**TEXTE DE LA PAGE**
Benjamin Stora : «L’antagonisme entre Bouteflika et l’armée est très ancien»
Par Lina S. – L’historien français connaisseur de la question algérienne, Benjamin Stora, a fait remarquer que Bouteflika «a voulu rester maître de son agenda jusqu’au bout mais il n’a pas réussi». «Pourtant, a-t-il affirmé sur France 5, Bouteflika – là c’est trop tôt pour le dire, mais en tant qu’historien je le dirai quand même – a accompagné l’histoire et tout le processus historique de l’Algérie indépendante».
Le Président démissionnaire «n’a, par conséquent, pas exercé le pouvoir pendant vingt ans comme on le dit maintenant, mais il l’avait exercé aussi quand il était ministre, et pas dans n’importe quel ministère, pendant seize ans. Si bien qu’au total, Abdelaziz Bouteflika a été dans l’exercice du pouvoir à différents niveaux de responsabilité pendant trente-six ans», a rappelé l’auteur d’Histoire de l’Algérie depuis l’indépendance. «C’est considérable», s’est-il exclamé, en soulignant qu’«aucun chef d’Etat algérien n’a eu cette longévité de l’exercice du pouvoir, ni Boumediene ni Chadli Bendjedid n’ont été si longtemps dans l’exercice réel et pratique du pouvoir».

**ENTRÉES FOURNIES**
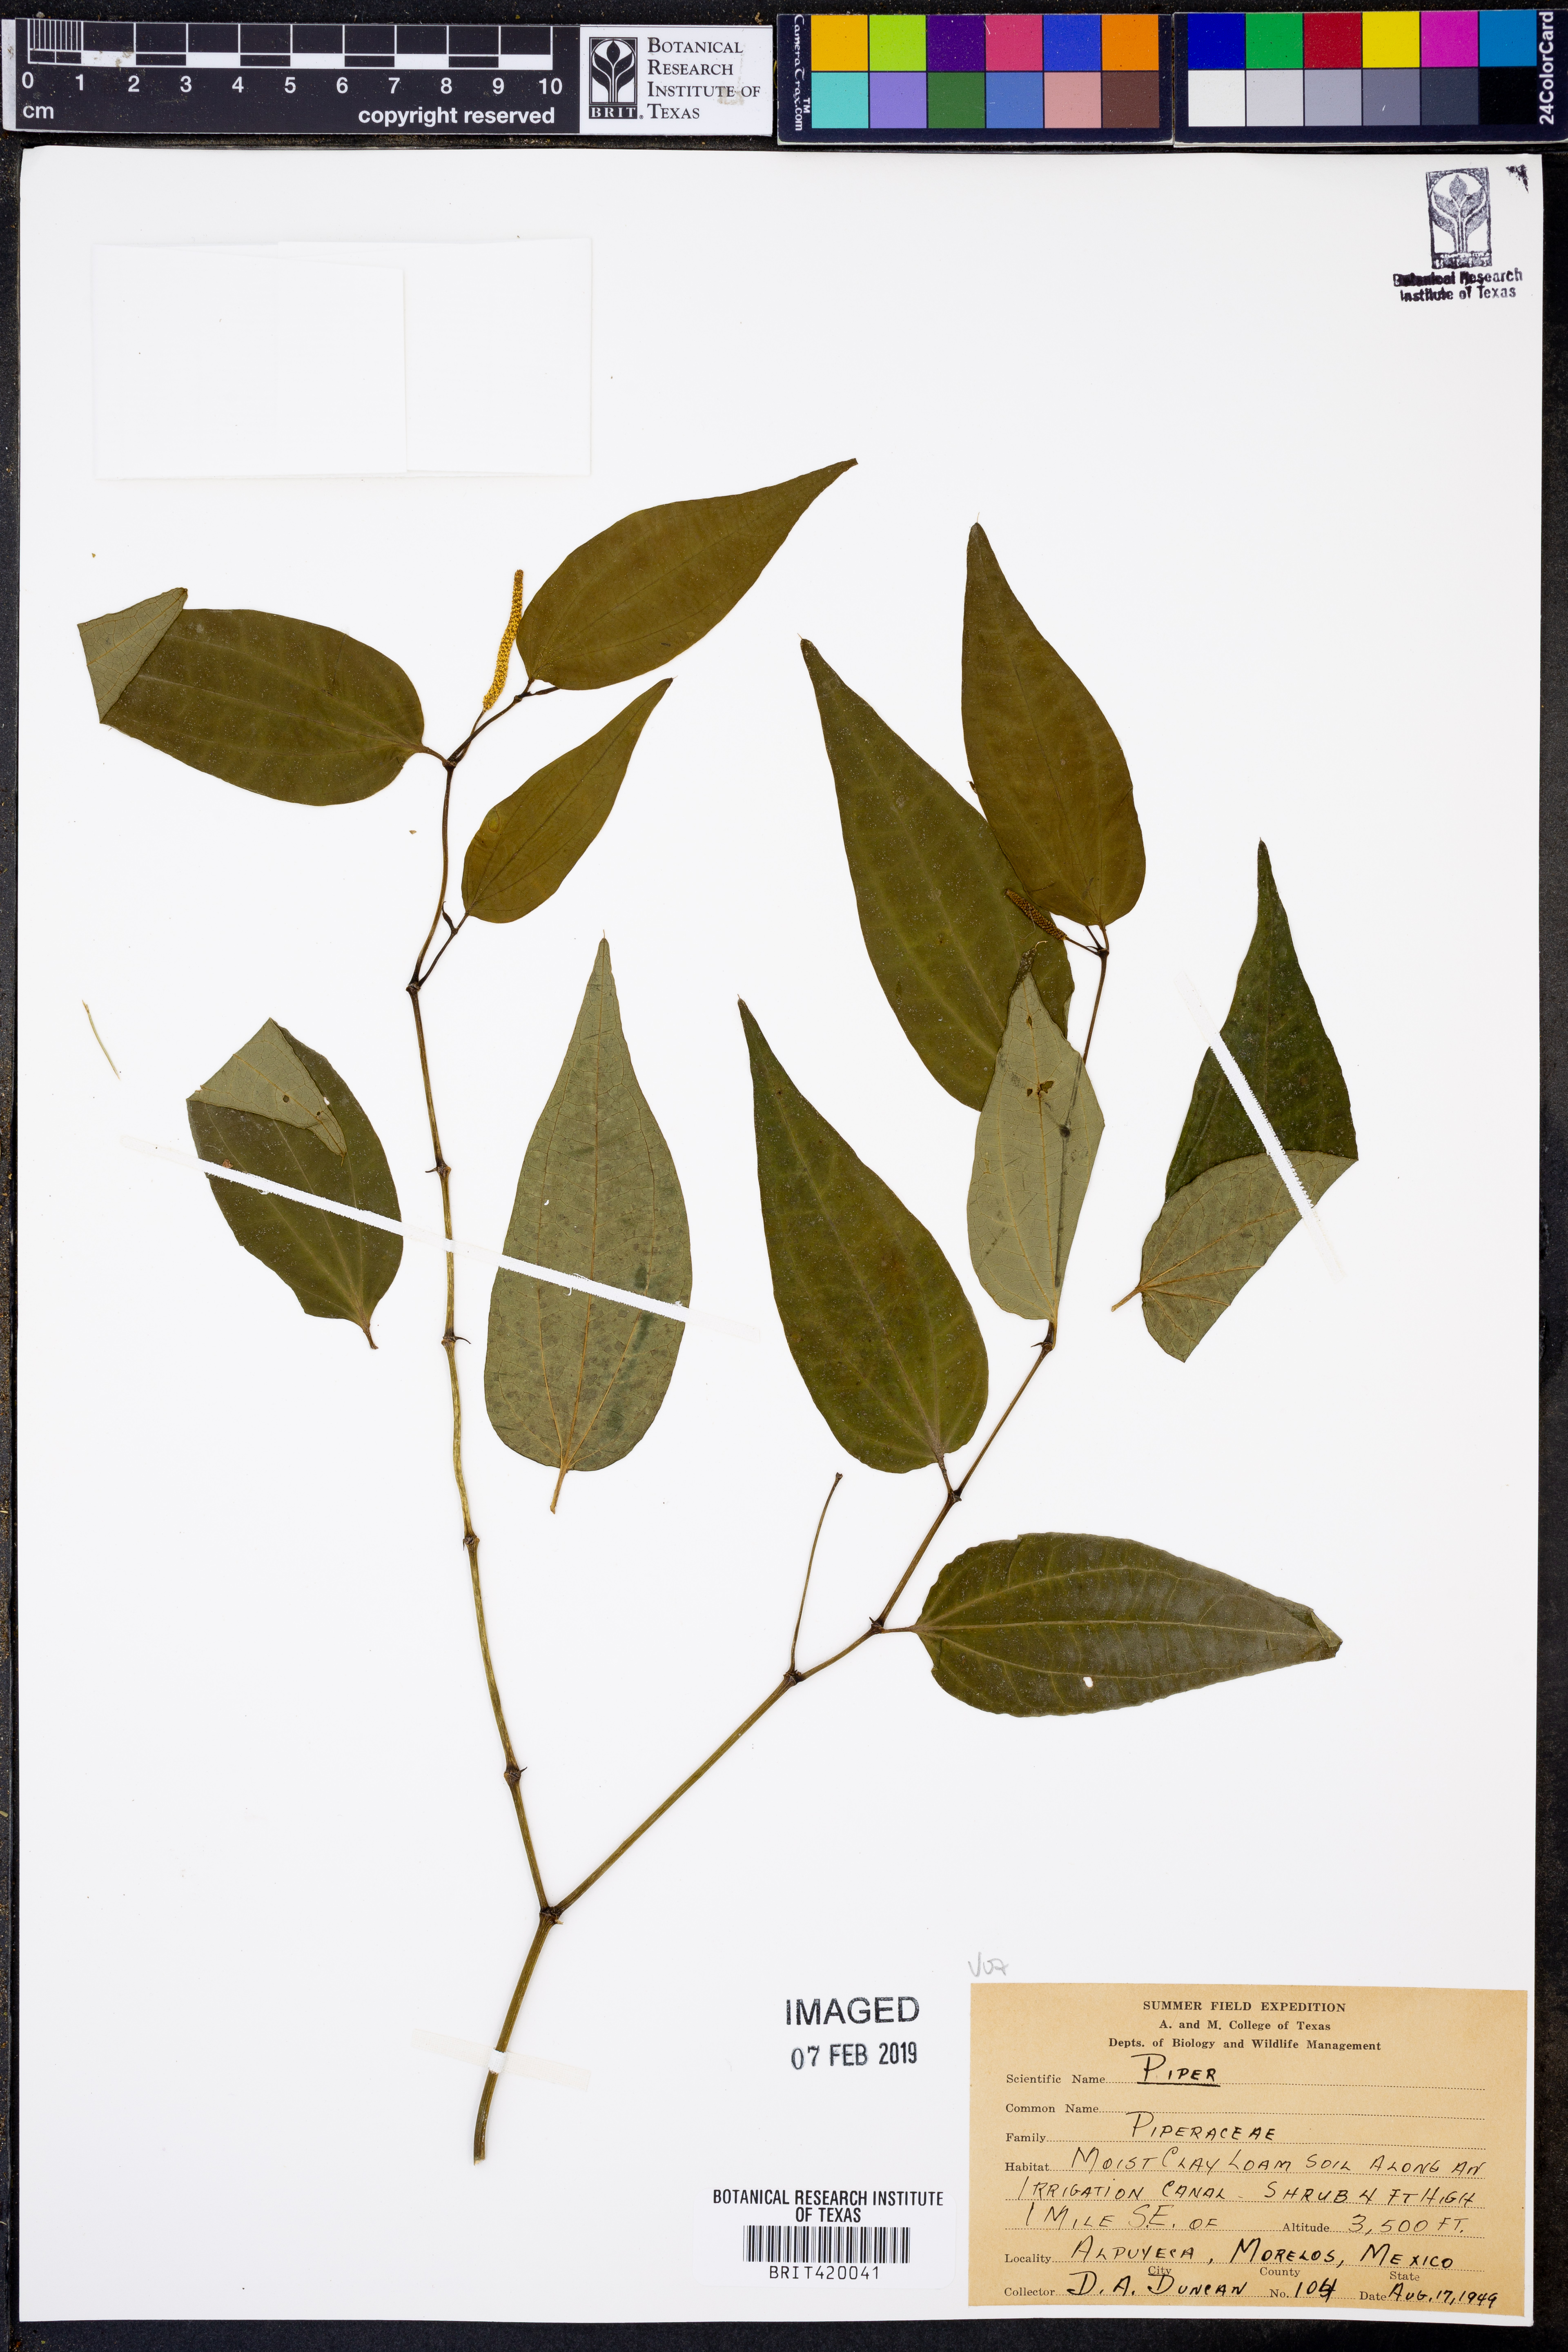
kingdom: Plantae
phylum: Tracheophyta
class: Magnoliopsida
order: Piperales
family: Piperaceae
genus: Piper
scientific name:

**OBJECTIFS**
**1.** Quelles durées en années l'article sur Bouteflika mentionne-t-il ? Citez-les toutes.
**2.** Prolongez l'article sur Bouteflika à partir de sa dernière phrase.
Les entrées n'ont aucun lien avec l'article sur Bouteflika.

**RÉSULTATS PAR TÂCHE**
**1.** vingt ans, seize ans, trente-six ans

**2.**
Benjamin Stora a relevé que Bouteflika «a tenté de faire en sorte que le pouvoir soit civil et pas militaire», en précisant que «l’antagonisme entre Bouteflika et les militaires est très ancien», tout en exprimant son étonnement quant à la «rapidité de l’effondrement de ce fameux clan de Bouteflika». «Etait-il si solide que ça ?» s’est interrogé l’historien pour qui «les Algériens qui sont dans la rue savent que derrière cette histoire de clan familial, d’entrepreneurs, d’oligarques, etc., c’est beaucoup plus compliqué que ça, parce que la question de la corruption, la façon de fonctionner, le système mafieux est en place depuis bien plus longtemps que l’avènement de Bouteflika lui-même». «C’est toute une mentalité qui existe dans le pays», a-t-il dit.
Evoquant l’aspect économique qualifié de «plus gros échec d’Abdelaziz Bouteflika», Benjamin Stora a affirmé qu’«il ne suffit pas d’écrouer quelques personnes pour faire disparaître le clan et changer l’Algérie». «Le système tel qu’il a été mis en place et les fortunes qui se sont constituées renvoient à un type de fonctionnement économique du pays qui est extrêmement obsolète et qu’il va falloir absolument changer dans les années à venir», a-t-il conclu.
L. S.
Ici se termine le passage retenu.